Thursday, 4 February 2016

PRINCIPLES OF MEDIATION


Mediation can also be called facilitated negotiation because it involves a third party. The third party is not a judge but just to facilitate the negotiation of the peace process. The facilitator helps them discuss their problems and allow them come up with an agreement or solution which can never be imposed by the mediator/facilitator. It is a win-win approach to conflict resolution. The Mediator has the ability to help parties draft the terms of agreement and this agreement must reflect the needs and aspirations of the parties to the conflict. Mediation is useful only when the parties to the conflict really desire a resolution of the problem, or at least a positive change of the difficult circumstances in which they find themselves. In mediation, there are some basic principles guiding the conduct of both the mediator and the parties involved which are neutrality, impartiality, confidentiality, voluntary, and Empowerment. They are discussed as follows:

Neutrality
This is the quality of indifference or being unengaged in supporting a party. The mediator must also be seen to be neutral to earn the trust of parties to a conflict. Although, it is not necessarily possible that the mediator will be totally neutral given the human nature that is evident such as emotions, feelings and sometimes bias. The big question is how can a mediator act so that he/she does not easily fall into these temptations? It can only be handled based on experience, skills, and professionalism. We must remember the fact that if one party disagrees or all of the parties disagree, then mediation has failed.

Impartiality
It is an outward display of one who is not neutral. Normally, impartiality is based on the knowledge of the parties as regards the parties’ tribe, ethnicity or religion. Mediators tend to be universal or global and can even be likened to a chameleon in terms of adaptability to situations. This is the reason why it is only the matured minds that can carry out mediation. In asymmetric relationship which involves unequal personalities having a conflict case, a mediator should be able to balance this inequality through his competence, skills and knowledge. Sometimes, co-coursing is allowed where the mediator would have to discuss with each party separately and do a lot of counseling before mediation continues.

Confidentiality
It is the core of mediation because the process itself is a trust building process and for the parties to trust the mediator, he/she must demonstrate confidentiality. The question is that is it possible for a mediator to apply a full dose of confidentiality? For example, a case involving a woman; will she not discuss it with her husband? Even among mediators of different cases, they may relate on personal grounds but not discuss the cases they are handling. Doing this distorts the ethics of confidentiality. Here, a mediator must have a big heart to be able to accommodate a lot of issues/keeping secrets.

Voluntariness
There is something about voluntariness that people don’t seem to appreciate. The issue of mediation is a voluntary exercise on the part of both the parties and the mediator. Although there are pressures in the mediation process that may produce a lot of heat and yet a voluntary exercise. Endurance and patience is therefore needed. The truth is that mediation helps the mediator to learn more, helps the mediator to build his/her own relationship and help in solving complex cases which makes the voluntary process worthwhile.

Empowerment
This can be done first of all through an opening statement just like an opening speech of a program- it helps to set the agenda for the process and helps parties deal with their problems constructively. It is like kick starting an aircraft which requires a lot of energy, but as soon as it gets to a balanced altitude in the air, less energy is required.

TYPES OF MEDIATORS

Social Network Mediator: It means that a mediator belongs to a network. It is a type of mediation that takes place within the circles of mediators. Also, it consists of individuals who are invited to intervene in a conflict basically because they have a close relationship with the disputants, or largely because they are part of the social network with the disputants. Just like a friend is trusted, the mediator could also be trusted by his social network. A mediator must be peace personified and ready to release the peace virtues to the conflicting parties. Some parties to the mediation process may be actually doing mediation for the first time, so they need empowerment. Co-coursing helps to empower individual party before the mediation process. The empowerment must be interesting, captivating and help assist parties which builds their interest in the mediation process.

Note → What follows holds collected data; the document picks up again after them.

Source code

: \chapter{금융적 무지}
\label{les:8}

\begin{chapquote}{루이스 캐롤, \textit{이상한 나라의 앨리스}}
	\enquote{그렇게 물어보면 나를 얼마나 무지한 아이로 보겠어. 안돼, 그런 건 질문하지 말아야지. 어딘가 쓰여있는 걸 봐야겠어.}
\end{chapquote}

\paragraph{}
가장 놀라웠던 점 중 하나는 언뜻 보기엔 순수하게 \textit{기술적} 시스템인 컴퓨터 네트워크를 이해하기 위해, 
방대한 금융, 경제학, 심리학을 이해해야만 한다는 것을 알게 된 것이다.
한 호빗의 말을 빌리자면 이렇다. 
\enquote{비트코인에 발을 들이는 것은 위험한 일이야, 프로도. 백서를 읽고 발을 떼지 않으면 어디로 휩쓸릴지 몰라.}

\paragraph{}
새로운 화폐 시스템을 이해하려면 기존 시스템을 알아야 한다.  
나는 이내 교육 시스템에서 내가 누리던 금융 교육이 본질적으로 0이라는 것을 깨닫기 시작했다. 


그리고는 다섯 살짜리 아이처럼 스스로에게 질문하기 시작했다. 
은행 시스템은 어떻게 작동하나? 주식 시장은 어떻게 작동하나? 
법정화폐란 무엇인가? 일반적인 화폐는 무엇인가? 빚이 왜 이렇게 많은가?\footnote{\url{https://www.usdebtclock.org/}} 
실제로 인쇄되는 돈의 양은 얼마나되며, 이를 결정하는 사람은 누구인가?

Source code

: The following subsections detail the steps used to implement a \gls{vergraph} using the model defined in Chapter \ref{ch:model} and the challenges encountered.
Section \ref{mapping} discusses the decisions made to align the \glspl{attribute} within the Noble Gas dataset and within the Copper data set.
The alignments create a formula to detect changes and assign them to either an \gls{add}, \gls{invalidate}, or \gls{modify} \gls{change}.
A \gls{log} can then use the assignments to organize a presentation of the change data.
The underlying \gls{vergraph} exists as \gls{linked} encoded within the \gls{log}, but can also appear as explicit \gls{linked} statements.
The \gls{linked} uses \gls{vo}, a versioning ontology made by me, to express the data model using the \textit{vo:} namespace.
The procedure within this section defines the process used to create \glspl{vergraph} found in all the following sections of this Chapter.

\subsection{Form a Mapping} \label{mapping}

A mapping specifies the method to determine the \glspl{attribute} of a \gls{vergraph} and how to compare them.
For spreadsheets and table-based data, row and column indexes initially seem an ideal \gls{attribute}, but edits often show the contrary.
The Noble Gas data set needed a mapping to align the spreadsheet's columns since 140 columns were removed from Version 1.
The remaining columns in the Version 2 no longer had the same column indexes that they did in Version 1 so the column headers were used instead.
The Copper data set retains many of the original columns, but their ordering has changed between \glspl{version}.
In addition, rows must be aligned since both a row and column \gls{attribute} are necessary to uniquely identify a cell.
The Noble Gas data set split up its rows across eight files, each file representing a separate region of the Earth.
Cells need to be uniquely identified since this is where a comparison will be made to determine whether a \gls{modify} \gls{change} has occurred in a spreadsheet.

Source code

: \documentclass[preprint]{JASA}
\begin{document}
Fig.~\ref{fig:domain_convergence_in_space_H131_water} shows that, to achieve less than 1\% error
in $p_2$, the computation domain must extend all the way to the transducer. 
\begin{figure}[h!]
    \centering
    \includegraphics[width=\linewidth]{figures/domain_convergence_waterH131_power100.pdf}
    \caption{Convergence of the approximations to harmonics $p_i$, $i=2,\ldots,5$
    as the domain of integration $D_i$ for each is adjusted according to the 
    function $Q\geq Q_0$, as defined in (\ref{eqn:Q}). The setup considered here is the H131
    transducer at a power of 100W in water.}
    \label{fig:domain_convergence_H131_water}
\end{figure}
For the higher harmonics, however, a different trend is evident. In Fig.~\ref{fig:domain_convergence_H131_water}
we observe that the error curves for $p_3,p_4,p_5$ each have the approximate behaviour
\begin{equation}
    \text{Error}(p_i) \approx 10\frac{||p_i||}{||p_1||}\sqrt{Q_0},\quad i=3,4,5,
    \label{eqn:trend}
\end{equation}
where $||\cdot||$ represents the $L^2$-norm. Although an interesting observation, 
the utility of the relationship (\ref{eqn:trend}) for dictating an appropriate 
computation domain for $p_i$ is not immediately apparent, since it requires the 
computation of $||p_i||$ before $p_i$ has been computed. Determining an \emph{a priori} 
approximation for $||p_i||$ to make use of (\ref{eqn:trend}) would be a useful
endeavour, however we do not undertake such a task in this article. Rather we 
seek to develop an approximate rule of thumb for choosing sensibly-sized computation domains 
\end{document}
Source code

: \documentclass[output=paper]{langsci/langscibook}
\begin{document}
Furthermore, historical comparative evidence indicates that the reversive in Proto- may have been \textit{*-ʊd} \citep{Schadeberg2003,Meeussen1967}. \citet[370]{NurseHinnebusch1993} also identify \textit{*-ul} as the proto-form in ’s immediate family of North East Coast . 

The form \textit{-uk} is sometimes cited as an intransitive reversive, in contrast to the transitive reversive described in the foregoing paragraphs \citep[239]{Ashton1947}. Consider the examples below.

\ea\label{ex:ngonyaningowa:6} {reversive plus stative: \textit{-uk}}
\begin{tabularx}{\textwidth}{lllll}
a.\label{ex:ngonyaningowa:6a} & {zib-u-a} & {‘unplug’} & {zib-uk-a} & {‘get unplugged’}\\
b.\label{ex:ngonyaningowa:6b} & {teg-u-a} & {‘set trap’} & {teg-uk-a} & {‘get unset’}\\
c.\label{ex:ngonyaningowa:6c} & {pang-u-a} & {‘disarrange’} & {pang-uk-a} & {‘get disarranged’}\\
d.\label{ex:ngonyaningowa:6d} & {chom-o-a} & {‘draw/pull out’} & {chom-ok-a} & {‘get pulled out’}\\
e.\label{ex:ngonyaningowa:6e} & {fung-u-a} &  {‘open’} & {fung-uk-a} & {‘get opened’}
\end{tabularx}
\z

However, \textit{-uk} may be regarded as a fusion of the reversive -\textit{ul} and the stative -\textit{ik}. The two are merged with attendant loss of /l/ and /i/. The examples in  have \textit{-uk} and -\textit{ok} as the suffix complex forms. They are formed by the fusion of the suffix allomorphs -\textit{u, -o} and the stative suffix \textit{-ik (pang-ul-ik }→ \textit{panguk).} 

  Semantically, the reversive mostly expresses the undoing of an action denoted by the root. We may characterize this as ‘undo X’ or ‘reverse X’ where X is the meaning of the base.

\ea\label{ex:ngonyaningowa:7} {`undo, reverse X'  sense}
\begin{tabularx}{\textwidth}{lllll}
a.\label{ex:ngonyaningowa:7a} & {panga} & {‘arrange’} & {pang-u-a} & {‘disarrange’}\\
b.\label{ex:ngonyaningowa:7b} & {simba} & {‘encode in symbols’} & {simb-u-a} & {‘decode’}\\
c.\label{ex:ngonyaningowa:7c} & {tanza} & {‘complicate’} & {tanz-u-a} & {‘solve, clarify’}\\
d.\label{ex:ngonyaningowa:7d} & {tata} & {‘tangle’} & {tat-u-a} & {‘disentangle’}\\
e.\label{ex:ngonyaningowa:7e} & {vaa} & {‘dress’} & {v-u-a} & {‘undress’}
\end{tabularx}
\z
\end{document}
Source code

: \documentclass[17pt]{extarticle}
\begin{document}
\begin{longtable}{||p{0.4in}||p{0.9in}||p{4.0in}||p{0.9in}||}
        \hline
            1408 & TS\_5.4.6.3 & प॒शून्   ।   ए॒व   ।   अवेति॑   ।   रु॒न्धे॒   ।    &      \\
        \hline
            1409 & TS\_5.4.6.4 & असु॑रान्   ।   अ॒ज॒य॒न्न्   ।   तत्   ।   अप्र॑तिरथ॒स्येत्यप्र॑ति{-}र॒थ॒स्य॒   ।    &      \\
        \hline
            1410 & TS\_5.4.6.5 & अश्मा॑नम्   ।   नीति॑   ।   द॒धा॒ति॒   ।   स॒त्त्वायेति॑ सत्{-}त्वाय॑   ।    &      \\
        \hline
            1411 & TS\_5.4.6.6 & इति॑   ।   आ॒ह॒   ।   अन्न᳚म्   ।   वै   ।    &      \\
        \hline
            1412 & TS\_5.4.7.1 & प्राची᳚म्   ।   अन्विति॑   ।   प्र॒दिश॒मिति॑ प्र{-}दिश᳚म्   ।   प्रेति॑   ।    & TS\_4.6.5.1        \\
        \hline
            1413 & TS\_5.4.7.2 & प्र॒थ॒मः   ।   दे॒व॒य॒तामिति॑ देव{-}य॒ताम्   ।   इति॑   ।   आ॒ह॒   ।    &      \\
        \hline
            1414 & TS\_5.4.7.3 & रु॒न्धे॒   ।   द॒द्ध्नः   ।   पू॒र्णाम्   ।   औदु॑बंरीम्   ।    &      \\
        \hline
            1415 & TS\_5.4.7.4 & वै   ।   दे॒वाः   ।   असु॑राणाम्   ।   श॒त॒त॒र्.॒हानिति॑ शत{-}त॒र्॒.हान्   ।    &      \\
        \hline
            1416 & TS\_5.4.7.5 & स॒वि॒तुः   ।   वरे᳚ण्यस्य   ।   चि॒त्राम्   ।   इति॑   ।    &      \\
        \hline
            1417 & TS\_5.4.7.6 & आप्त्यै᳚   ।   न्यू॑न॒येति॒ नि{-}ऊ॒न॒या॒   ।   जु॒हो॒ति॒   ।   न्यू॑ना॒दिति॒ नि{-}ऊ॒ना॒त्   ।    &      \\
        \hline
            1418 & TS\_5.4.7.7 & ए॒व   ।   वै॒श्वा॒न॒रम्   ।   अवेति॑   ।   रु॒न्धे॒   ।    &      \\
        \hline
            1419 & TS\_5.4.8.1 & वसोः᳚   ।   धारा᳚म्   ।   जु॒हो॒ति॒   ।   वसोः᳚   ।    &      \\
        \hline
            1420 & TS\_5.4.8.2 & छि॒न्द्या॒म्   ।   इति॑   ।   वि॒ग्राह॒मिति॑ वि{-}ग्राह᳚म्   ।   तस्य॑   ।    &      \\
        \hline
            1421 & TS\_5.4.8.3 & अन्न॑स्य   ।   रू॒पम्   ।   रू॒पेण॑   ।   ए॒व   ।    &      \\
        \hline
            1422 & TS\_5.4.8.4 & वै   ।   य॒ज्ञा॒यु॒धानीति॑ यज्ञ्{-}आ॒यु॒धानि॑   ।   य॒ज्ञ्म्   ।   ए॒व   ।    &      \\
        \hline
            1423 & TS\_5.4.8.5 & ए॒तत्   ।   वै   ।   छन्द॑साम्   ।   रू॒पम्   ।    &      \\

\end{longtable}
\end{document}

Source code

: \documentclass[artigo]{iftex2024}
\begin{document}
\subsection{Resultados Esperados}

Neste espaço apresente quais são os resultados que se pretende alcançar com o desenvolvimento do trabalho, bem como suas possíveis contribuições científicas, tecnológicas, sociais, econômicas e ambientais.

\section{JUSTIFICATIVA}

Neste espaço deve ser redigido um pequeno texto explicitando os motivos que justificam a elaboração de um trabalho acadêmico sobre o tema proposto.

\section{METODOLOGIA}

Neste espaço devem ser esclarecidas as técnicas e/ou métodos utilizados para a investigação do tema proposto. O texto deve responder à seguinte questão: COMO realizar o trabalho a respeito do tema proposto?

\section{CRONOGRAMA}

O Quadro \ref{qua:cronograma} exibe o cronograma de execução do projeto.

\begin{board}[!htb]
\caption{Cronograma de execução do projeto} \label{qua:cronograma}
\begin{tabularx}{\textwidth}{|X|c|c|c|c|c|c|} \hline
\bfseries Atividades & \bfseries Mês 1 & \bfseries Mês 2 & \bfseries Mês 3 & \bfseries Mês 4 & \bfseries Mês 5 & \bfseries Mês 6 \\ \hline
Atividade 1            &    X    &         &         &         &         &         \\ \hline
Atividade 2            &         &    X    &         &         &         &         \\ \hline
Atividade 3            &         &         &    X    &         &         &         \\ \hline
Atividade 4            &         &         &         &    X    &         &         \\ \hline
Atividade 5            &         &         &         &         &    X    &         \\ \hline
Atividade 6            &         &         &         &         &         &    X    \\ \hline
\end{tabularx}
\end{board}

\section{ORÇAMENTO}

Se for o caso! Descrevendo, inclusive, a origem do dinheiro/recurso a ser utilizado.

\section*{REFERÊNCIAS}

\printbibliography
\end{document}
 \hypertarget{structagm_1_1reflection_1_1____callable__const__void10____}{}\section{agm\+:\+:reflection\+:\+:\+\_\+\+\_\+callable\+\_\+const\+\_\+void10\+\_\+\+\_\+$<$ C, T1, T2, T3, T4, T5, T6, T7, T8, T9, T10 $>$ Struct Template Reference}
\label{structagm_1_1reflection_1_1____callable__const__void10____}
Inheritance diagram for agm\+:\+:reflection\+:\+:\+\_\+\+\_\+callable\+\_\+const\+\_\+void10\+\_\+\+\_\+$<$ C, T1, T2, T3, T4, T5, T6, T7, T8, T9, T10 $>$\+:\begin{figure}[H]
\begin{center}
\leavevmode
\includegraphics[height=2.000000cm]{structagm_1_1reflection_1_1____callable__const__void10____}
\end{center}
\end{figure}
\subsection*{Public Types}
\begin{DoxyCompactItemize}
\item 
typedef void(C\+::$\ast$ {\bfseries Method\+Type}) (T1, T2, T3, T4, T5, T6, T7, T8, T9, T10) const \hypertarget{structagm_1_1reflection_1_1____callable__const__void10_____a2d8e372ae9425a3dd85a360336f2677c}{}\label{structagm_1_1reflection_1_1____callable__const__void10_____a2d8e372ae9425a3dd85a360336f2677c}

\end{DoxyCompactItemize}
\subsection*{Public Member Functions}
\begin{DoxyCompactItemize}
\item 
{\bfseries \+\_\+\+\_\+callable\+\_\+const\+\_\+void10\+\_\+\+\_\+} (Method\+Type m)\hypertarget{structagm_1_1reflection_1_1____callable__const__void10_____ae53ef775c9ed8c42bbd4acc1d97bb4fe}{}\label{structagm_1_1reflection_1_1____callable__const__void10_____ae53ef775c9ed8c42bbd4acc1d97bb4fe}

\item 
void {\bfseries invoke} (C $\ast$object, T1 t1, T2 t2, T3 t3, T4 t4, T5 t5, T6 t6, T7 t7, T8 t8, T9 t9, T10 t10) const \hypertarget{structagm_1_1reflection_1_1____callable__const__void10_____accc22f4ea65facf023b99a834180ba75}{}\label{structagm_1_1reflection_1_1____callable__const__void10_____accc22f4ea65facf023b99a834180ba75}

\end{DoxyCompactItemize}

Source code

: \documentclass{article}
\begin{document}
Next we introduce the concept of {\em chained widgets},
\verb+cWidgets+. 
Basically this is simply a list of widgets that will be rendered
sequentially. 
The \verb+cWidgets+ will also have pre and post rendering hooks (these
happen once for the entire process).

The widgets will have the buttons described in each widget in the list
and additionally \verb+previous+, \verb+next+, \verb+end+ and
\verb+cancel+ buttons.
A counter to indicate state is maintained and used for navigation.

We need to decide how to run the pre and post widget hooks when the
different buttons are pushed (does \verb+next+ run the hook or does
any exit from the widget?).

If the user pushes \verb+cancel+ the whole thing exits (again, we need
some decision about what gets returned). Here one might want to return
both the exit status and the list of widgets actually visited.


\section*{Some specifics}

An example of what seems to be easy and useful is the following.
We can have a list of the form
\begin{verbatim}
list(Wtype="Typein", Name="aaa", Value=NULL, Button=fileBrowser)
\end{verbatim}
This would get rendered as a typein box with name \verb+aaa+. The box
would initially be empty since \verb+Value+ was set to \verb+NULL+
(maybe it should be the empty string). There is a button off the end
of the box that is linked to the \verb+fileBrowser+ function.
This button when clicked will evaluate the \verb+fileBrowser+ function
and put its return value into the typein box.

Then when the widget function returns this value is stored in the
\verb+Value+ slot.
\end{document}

Authoritative Mediator: This has to do with the unique position of the mediator e.g. a boss, Secretary General of the UN, President of a nation. Their good offices are used to carry out mediation. The authority of the mediator is recognized by both parties and yet the mediator does not use his/her authority to enforce a binding decision on the parties to the conflict.

Independent Mediator: An independent mediator needs to work hard because the mediator is not known to the parties. Therefore, he/she must first of all build the trust and confidence of the conflicting parties. They are known by their attitude, dispositions, and competence. The truth is that most independent mediators do not have interest in any of the parties concerned and is expected to be neutral and impartial.

A mediator is a catalyst for resolving conflict. There are cultural contexts to mediation. Some cultural contents can assist in mediation and therefore can be used as long as it produces good result. A mediator can be hard or soft. To be hard simply means to be firm and professional. A mediator is not a magician; he only applies a good degree of competence, skills and knowledge.